Human Trials of GE-Wheat Unethical
Human Trials of GE-Wheat Unethical
Proposals for extending animal feeding studies for GE wheat to humans are unethical and signal the need for an urgent overhaul of the science used by regulators to approve scores of GM foods.
A group of international scientists has warned the developers of a GE-Wheat at the CSIRO in Australia against the proposals. There is an acute ethical issue in the lack of long-term feeding studies in animals, which in some cases show complex and inter-generational harm from the GE food tested of which none of the GM foods approved by Food Authorities have undergone human studies.
Research has recently been published by Professor Peter Gluckman - the New Zealand government's chief scientific advisor - which reveals the complex epigenetic effects relating to maternal diet.

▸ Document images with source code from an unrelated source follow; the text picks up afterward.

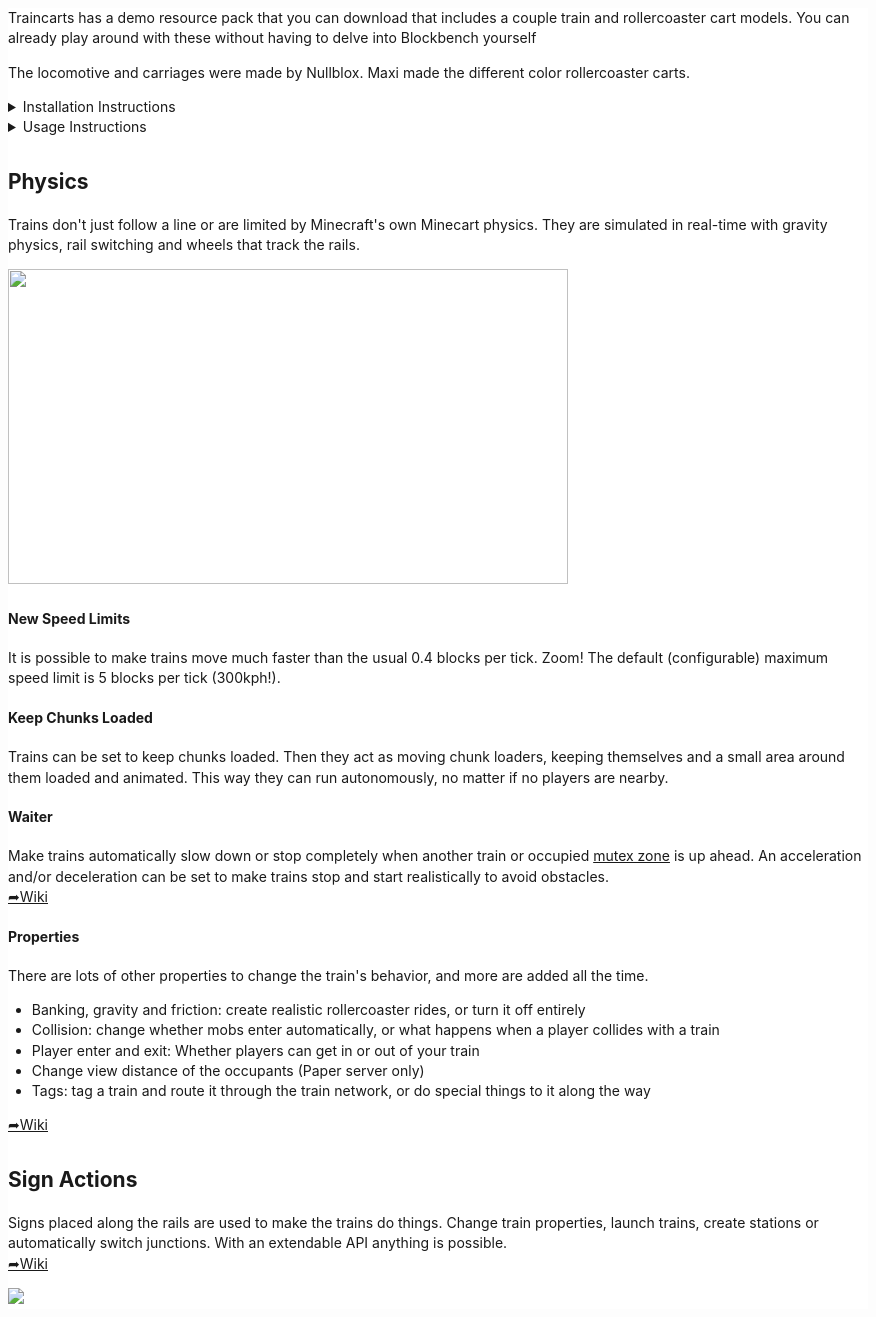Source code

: Traincarts has a demo resource pack that you can download that includes a couple train and rollercoaster cart models. You can already play around with these without having to delve into Blockbench yourself

The locomotive and carriages were made by Nullblox. Maxi made the different color rollercoaster carts.

<details><summary>Installation Instructions</summary></details>

<details><summary>Usage Instructions</summary></details>

## Physics
Trains don't just follow a line or are limited by Minecraft's own Minecart physics. They are simulated in real-time with gravity physics, rail switching and wheels that track the rails.

[<img width="560" height="315" src="https://raw.githubusercontent.com/bergerhealer/TrainCarts/master/misc/vid_thumb/coasters.jpg">](https://www.youtube.com/watch?v=XfCjDgMWogU "Click to view video on YouTube")

#### New Speed Limits
It is possible to make trains move much faster than the usual 0.4 blocks per tick. Zoom! The default (configurable) maximum speed limit is 5 blocks per tick (300kph!).

#### Keep Chunks Loaded
Trains can be set to keep chunks loaded. Then they act as moving chunk loaders, keeping themselves and a small area around them loaded and animated. This way they can run autonomously, no matter if no players are nearby.

#### Waiter
Make trains automatically slow down or stop completely when another train or occupied [mutex zone](https://wiki.traincarts.net/p/TrainCarts/Signs/Mutex) is up ahead. An acceleration and/or deceleration can be set to make trains stop and start realistically to avoid obstacles.<br>
[➦Wiki](https://wiki.traincarts.net/p/TrainCarts/Signs/Property#Wait_Property)

#### Properties
There are lots of other properties to change the train's behavior, and more are added all the time.
* Banking, gravity and friction: create realistic rollercoaster rides, or turn it off entirely
* Collision: change whether mobs enter automatically, or what happens when a player collides with a train
* Player enter and exit: Whether players can get in or out of your train
* Change view distance of the occupants (Paper server only)
* Tags: tag a train and route it through the train network, or do special things to it along the way

[➦Wiki](https://wiki.traincarts.net/p/TrainCarts/Signs/Property)

## Sign Actions
Signs placed along the rails are used to make the trains do things. Change train properties, launch trains, create stations or automatically switch junctions. With an extendable API anything is possible.<br>
[➦Wiki](https://wiki.traincarts.net/p/TrainCarts/Signs)

<img src="https://wiki.traincarts.net/images/4/4d/TrainCarts_signs_intro_image.png"/>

The effects continue to the next generation in a way that is not yet understood. This complexity is simply not considered or addressed in safety testing of GE food.
The GE-Wheat been not been adequately tested in animals to even be considered as a candidate for human feeding studies.
"New Zealand scientists should condemn human feeding trials of GM foods in Australia, and elsewhere," says Jon Carapiet, spokesman for GE-free NZ in food and environment.
Overseas there are reports of GE "golden" rice also being used in human feeding trials, despite the risks to human health being entirely unnecessary.
"It cannot be ethical to be experimenting on humans with Genetically Engineered food when the disease targeted by the golden-rice magic bullet can easily be prevented," says Jon Carapiet.
"No GE foods should have been allowed into the food chain. More comprehensive research has to be done first, before allowing millions to eat any GE food, but biotech companies have stopped this being done. Justifications for actual or proposed human experiments ignore this elephant in the room."